Giovanni Traverso keeps a tiny capsule on his desk—no bigger than a blueberry—that could one day quietly monitor the health of millions from within their own bodies. Developed by engineers at MIT in Cambridge, this minuscule ingestible sensor, just 6 millimeters in diameter, travels through the gastrointestinal tract sending real-time updates on core body temperature with astonishing precision: 0.01°C accuracy. Unlike traditional thermometers that measure under the tongue or on the forehead, this device captures the body’s true internal climate, offering a far more reliable signal of infection, fever risk, or even fertility windows.
Core temperature is a vital sign, yet one that’s been surprisingly hard to track continuously and safely. Existing ingestible sensors, often the size of a multivitamin, carry risks of obstruction and are difficult to swallow—barriers that have limited their use. The MIT team, led by Traverso, MIT postdoctoral researcher Saransh Sharma, and Provost Anantha Chandrakasan, set out to redesign every component from the ground up. They engineered a custom silicon chip just 1 square millimeter in size, powered by a mere 10 nanowatts—so little energy that a 1.55-volt coin cell battery, thinner than a pencil lead, can keep it running. This dramatic reduction in power demand was achieved through an innovative oscillator that uses leakage current, whose frequency shifts with temperature.
Even more clever is how the sensor communicates. Instead of relying on power-hungry transmitters, it uses backscattering: a tiny internal antenna modulates ultra-high-frequency radio waves sent from an external device nearby, reflecting them back with temperature data encoded in the signal. This external antenna, placed within 30 to 60 centimeters of the patient, does most of the heavy lifting, slashing the sensor’s energy needs and allowing it to stay small and safe. The result? A capsule that transmits a temperature reading every second, continuously, as it moves through the digestive system.

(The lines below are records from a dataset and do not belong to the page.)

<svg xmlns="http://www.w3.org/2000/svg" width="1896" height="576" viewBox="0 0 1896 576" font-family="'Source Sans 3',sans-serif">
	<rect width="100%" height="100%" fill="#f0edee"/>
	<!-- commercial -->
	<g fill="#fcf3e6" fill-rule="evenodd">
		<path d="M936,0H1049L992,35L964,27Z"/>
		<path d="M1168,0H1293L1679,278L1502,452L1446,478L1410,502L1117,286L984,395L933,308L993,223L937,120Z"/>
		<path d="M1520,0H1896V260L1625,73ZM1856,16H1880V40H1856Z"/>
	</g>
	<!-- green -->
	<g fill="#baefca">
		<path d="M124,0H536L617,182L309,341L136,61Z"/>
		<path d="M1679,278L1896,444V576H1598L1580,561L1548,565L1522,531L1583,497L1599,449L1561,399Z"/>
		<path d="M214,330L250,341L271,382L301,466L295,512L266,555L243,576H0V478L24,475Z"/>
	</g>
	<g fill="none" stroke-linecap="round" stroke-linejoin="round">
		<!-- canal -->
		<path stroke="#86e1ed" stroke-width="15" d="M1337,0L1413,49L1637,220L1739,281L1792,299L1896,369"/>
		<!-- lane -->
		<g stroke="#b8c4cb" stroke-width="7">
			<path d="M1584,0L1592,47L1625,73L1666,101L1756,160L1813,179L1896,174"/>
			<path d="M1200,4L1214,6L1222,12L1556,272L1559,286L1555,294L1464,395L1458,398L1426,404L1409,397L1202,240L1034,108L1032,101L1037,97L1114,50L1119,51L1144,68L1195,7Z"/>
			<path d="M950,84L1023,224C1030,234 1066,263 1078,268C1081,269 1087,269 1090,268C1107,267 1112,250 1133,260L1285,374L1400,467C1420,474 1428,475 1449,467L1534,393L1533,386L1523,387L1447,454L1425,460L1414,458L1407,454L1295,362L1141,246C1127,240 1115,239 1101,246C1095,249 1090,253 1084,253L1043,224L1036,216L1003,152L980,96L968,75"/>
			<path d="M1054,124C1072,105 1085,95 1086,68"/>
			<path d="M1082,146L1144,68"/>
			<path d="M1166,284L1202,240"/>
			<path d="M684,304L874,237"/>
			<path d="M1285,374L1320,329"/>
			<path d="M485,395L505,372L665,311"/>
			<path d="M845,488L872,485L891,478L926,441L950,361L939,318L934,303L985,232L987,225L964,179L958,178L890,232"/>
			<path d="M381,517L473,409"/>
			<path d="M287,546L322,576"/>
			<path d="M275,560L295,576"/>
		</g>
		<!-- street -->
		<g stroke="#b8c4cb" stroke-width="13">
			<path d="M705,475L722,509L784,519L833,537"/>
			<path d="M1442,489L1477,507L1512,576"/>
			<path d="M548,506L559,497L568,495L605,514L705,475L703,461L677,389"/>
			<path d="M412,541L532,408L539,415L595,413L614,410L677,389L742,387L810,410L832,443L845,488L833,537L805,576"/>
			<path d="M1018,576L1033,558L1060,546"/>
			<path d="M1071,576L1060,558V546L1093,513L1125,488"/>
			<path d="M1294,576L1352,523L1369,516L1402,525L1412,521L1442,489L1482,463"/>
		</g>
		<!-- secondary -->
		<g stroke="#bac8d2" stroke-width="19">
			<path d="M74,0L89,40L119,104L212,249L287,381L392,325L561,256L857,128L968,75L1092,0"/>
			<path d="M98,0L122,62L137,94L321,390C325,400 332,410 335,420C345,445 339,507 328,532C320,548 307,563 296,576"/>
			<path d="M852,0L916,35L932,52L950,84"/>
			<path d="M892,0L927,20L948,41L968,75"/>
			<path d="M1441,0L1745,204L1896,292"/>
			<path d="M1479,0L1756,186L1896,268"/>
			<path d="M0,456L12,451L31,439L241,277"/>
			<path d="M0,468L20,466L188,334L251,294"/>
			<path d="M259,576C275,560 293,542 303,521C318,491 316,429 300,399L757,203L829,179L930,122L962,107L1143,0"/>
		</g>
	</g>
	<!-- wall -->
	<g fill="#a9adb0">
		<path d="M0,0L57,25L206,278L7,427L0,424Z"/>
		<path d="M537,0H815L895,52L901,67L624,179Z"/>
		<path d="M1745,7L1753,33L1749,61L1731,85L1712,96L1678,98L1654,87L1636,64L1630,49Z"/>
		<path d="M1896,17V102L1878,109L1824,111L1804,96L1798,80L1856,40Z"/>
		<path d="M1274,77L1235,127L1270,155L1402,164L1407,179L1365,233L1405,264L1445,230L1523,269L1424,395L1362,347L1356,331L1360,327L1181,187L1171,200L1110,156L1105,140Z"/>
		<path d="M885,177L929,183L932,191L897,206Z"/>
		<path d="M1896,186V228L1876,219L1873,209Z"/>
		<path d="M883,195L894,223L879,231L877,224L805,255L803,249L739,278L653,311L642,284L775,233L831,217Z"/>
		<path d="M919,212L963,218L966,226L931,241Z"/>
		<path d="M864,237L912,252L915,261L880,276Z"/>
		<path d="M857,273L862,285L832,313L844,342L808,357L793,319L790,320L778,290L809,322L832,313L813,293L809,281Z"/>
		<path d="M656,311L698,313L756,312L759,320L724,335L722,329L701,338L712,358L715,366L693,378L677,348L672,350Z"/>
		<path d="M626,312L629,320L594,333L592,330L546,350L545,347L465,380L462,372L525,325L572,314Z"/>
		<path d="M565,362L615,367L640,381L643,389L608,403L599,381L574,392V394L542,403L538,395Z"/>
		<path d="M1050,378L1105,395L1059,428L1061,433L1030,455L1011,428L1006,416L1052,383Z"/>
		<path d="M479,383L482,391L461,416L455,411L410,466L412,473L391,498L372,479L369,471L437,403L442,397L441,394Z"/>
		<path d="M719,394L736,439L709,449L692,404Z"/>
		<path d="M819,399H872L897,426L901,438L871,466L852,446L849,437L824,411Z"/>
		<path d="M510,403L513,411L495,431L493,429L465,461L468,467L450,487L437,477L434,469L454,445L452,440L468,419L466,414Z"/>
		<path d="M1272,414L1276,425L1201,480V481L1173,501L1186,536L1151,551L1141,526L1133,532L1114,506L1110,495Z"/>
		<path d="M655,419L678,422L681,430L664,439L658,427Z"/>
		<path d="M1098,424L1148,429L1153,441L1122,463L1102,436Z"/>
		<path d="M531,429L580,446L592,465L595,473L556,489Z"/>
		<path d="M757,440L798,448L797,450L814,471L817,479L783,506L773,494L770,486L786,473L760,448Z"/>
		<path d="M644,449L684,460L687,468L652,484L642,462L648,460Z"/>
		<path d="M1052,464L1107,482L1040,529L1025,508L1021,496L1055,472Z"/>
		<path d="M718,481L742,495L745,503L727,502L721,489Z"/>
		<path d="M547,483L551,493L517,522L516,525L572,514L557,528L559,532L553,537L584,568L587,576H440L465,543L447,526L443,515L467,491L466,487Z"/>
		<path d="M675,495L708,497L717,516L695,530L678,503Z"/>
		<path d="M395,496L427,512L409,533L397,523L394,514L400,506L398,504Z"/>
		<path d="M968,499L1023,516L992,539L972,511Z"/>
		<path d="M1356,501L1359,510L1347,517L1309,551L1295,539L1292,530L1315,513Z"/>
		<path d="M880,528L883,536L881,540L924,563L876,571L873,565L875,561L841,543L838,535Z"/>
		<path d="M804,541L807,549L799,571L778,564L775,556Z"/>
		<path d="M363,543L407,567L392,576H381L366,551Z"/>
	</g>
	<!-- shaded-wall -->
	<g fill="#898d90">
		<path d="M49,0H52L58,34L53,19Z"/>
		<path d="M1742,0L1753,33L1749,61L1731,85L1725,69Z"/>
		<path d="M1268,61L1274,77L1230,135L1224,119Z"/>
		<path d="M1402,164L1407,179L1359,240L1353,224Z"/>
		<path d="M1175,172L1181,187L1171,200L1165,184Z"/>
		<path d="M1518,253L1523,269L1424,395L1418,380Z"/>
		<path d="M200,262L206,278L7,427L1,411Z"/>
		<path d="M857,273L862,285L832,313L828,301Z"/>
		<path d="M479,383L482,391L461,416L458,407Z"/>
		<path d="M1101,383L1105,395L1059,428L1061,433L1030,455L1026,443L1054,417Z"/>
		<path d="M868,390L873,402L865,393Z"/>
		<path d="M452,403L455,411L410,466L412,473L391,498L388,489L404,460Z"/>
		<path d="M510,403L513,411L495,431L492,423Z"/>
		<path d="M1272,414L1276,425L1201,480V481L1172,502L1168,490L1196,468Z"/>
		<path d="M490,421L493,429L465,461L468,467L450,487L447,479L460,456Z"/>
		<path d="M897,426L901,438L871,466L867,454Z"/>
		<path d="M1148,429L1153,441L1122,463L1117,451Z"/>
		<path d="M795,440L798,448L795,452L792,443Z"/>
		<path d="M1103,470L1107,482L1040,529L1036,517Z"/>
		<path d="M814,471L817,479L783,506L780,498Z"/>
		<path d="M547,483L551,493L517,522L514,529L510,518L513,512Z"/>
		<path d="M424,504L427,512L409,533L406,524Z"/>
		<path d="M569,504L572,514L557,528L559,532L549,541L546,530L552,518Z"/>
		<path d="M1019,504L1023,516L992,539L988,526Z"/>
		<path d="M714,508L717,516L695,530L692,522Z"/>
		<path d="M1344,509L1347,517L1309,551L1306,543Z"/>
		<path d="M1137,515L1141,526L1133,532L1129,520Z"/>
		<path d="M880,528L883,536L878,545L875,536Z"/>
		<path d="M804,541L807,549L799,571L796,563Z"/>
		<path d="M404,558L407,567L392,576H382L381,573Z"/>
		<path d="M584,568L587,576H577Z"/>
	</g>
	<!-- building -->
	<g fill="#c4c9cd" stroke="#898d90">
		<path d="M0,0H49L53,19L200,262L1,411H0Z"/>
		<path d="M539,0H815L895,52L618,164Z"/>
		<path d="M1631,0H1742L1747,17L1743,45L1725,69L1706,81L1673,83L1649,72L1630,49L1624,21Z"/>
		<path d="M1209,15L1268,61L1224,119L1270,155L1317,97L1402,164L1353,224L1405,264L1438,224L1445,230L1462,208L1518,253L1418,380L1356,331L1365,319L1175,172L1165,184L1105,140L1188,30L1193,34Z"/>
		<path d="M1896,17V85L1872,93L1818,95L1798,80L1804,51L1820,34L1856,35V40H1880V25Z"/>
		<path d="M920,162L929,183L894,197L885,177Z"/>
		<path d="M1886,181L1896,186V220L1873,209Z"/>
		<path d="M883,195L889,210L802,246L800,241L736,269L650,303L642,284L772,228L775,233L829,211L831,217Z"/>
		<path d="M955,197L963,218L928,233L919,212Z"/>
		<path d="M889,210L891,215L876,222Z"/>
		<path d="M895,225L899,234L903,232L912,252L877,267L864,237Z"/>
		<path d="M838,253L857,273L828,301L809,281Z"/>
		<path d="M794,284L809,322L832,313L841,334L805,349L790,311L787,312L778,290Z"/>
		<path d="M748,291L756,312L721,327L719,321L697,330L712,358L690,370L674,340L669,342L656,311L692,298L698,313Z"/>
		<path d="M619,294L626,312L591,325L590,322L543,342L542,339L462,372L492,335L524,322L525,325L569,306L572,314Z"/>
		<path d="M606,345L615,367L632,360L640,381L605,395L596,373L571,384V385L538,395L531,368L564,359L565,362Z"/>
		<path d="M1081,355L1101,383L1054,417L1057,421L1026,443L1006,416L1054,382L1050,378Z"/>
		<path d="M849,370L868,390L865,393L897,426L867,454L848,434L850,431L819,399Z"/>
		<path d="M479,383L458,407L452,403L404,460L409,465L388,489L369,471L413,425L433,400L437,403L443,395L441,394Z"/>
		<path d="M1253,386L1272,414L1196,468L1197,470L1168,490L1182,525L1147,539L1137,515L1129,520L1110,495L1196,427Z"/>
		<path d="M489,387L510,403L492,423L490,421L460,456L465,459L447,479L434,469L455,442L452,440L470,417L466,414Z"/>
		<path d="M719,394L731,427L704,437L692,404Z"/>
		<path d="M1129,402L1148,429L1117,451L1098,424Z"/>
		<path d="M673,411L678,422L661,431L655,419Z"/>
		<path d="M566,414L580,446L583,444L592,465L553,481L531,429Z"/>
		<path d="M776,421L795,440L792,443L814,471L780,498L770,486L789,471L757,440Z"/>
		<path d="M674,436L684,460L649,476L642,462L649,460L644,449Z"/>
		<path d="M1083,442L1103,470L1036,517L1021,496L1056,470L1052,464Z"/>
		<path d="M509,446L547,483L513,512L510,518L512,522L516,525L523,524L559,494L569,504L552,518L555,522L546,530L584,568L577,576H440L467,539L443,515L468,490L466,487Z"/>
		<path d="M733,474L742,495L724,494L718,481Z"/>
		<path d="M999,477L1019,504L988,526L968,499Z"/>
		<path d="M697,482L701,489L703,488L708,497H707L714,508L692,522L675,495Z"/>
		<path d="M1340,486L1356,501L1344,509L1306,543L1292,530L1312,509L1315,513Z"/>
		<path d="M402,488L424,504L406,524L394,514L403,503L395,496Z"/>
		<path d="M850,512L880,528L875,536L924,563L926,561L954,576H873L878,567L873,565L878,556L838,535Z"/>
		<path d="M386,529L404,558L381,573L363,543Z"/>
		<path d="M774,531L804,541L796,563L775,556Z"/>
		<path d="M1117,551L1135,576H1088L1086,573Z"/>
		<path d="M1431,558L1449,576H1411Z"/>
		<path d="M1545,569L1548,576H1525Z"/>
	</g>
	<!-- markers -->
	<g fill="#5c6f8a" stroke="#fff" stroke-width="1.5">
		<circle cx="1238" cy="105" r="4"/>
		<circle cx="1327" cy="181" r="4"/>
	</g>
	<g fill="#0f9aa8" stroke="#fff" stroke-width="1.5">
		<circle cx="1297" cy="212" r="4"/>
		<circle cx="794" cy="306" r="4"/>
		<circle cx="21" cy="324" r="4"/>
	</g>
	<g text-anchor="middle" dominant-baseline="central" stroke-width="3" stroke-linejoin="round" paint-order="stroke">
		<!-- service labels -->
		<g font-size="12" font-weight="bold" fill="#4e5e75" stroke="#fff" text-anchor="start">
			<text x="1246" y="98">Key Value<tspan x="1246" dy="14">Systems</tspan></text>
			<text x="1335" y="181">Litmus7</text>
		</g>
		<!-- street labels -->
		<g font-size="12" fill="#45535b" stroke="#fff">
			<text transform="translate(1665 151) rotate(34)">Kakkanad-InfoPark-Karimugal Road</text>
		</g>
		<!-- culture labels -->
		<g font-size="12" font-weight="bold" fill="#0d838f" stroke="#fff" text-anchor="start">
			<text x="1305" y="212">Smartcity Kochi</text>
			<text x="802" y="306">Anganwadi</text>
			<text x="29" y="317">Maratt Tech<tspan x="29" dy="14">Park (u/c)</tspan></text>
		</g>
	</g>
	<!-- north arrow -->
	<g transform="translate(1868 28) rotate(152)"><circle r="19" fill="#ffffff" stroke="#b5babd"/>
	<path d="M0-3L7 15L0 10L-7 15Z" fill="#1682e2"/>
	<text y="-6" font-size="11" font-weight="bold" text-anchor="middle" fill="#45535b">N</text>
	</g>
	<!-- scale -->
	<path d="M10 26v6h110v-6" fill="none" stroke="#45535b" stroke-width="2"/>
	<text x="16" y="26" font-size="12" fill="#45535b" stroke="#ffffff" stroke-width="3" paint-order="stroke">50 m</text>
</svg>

The implications extend far beyond convenience. For immunocompromised patients—such as those undergoing chemotherapy—early detection of a rising core temperature could mean the difference between a mild infection and a life-threatening sepsis episode. The device could also transform fertility tracking, where precise temperature shifts mark ovulation, or improve safety during anesthesia, when body temperature can dangerously fluctuate. "A sensor like this gives us the ability to monitor infections and identify them early," says Traverso, whose dual roles as an MIT engineer and gastroenterologist at Brigham and Women’s Hospital ground the work in real clinical need.
Now that the prototype has proven its accuracy and feasibility, the team is looking ahead to human trials and eventual commercialization. In a world where health monitoring is increasingly personal and preventive, this blueberry-sized beacon could become a quiet guardian of our inner well-being.